PROMPT>
Begin at the line with "List all street" and write out every line after it, exactly, through the last line below, adding nothing.
BEGIN DATASET RECORDS
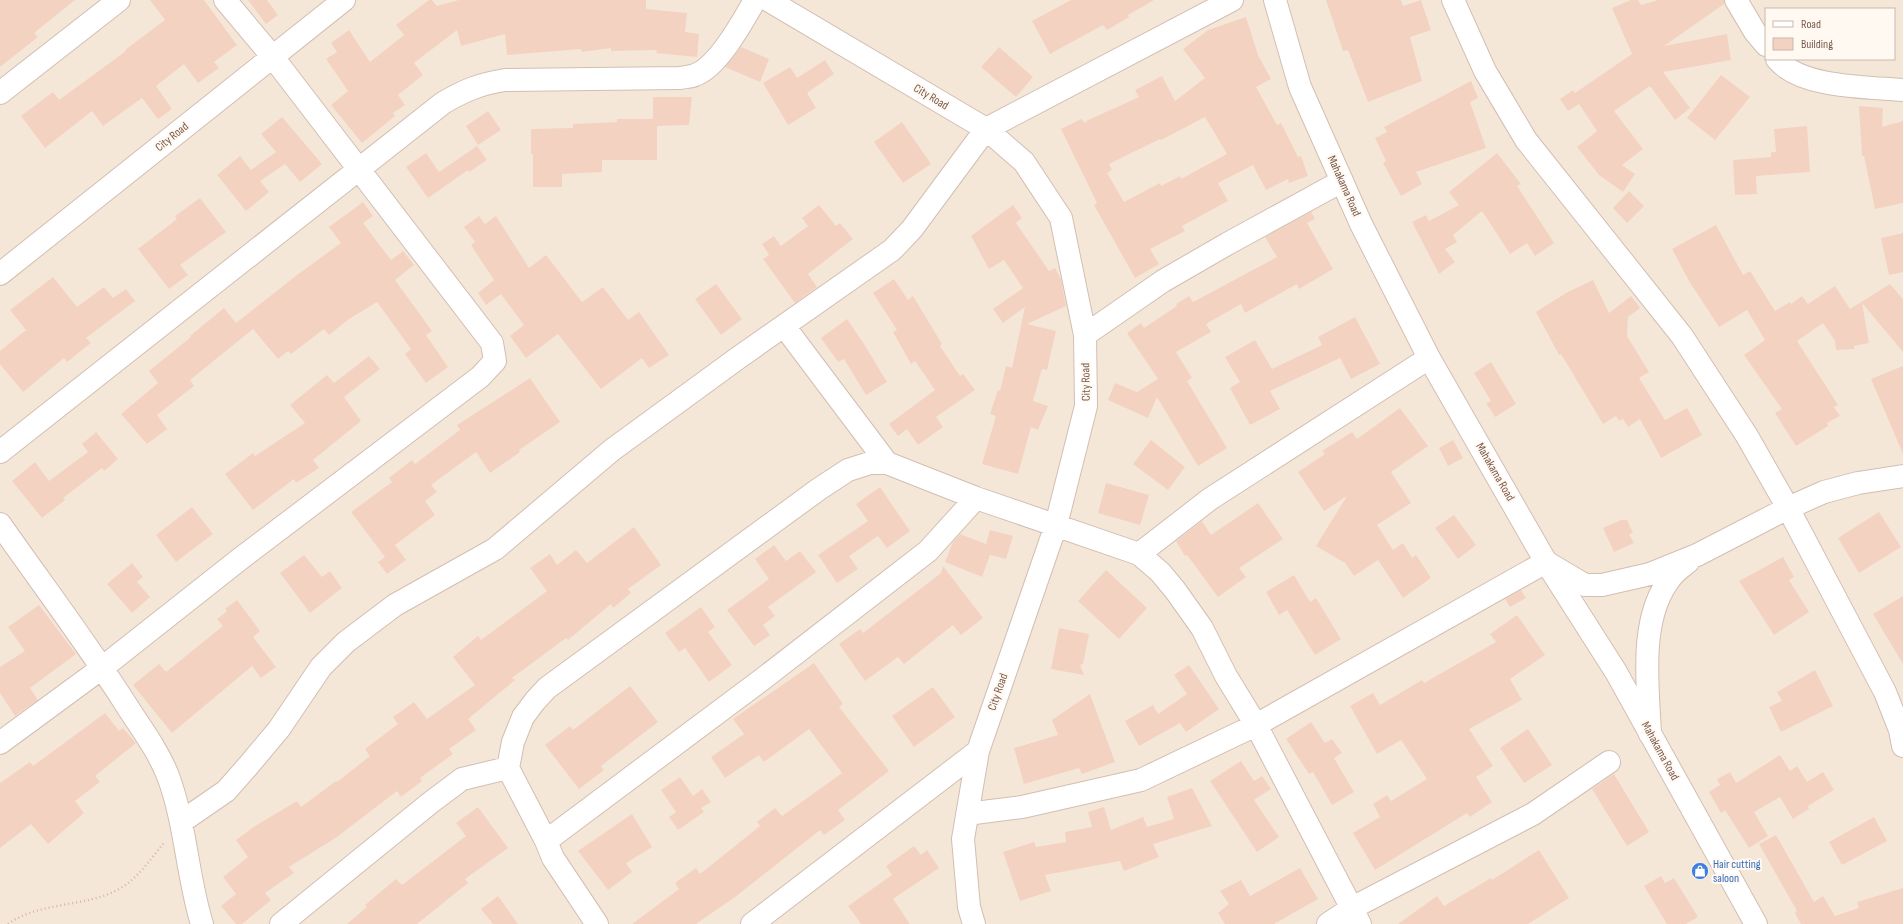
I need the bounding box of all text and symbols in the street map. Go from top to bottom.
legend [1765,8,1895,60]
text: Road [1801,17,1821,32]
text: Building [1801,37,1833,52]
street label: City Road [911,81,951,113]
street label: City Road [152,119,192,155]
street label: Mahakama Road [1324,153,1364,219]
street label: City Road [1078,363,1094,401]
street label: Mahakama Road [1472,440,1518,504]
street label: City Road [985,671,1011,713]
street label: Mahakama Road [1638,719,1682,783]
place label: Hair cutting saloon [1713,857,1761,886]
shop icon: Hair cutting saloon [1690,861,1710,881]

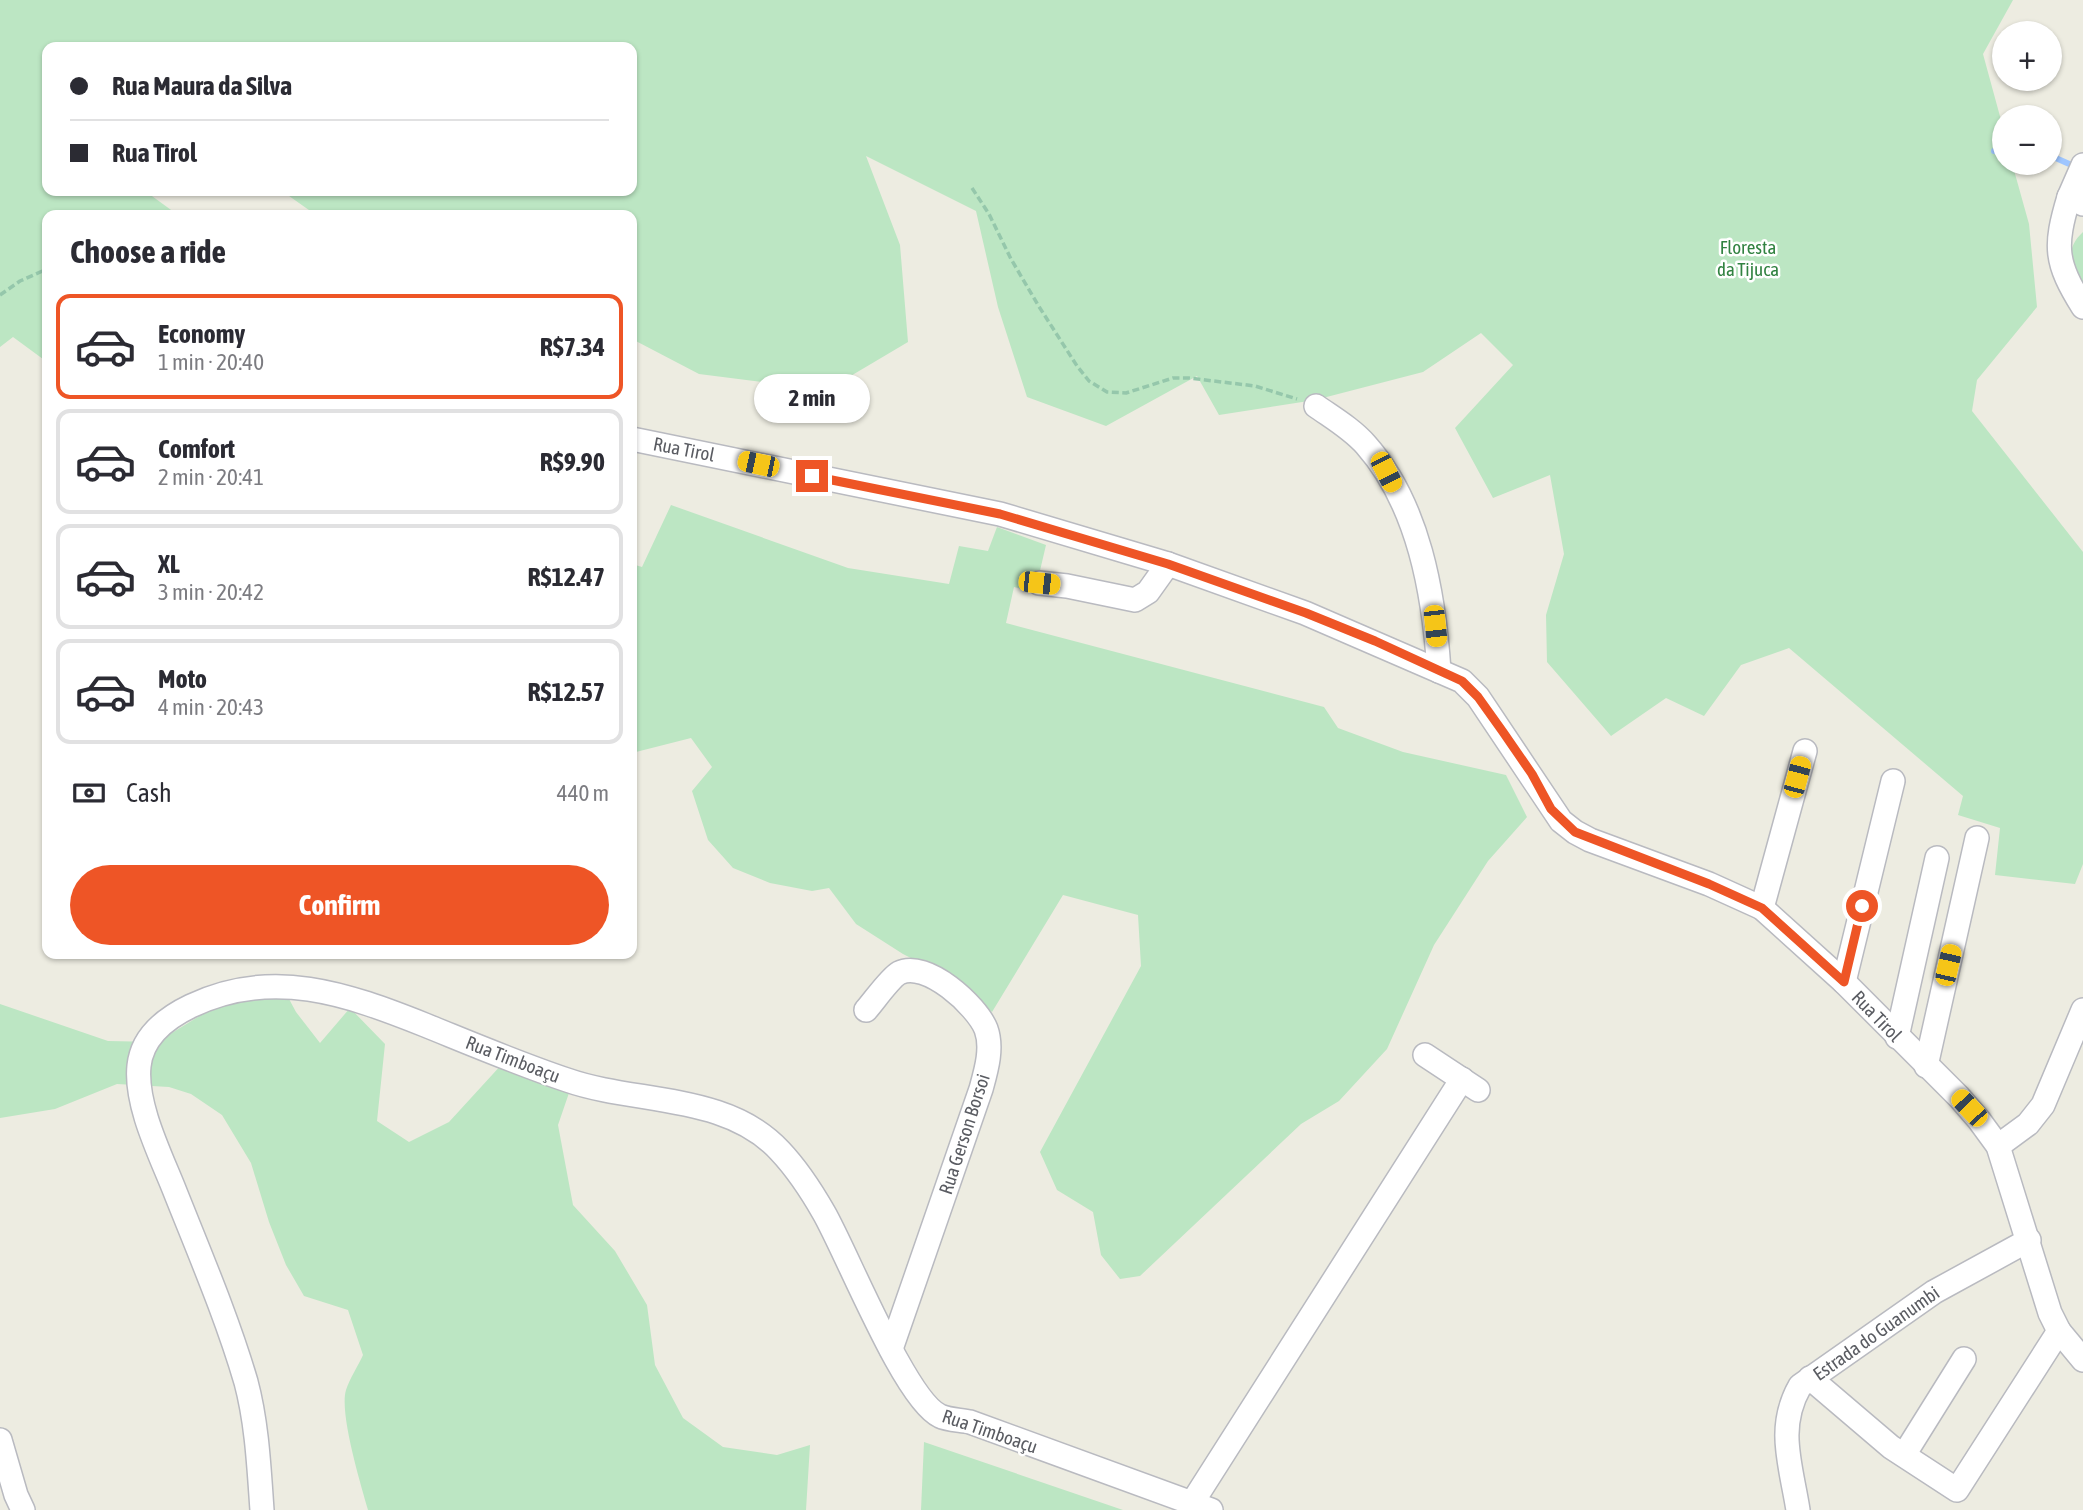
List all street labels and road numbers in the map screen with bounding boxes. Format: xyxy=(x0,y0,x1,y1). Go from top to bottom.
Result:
END DATASET RECORDS
OUTPUT FOR THIS EXERCISE>
List all street labels and road numbers in the map screen with bounding boxes. Format: xyxy=(x0,y0,x1,y1). Go from top to bottom.
Result:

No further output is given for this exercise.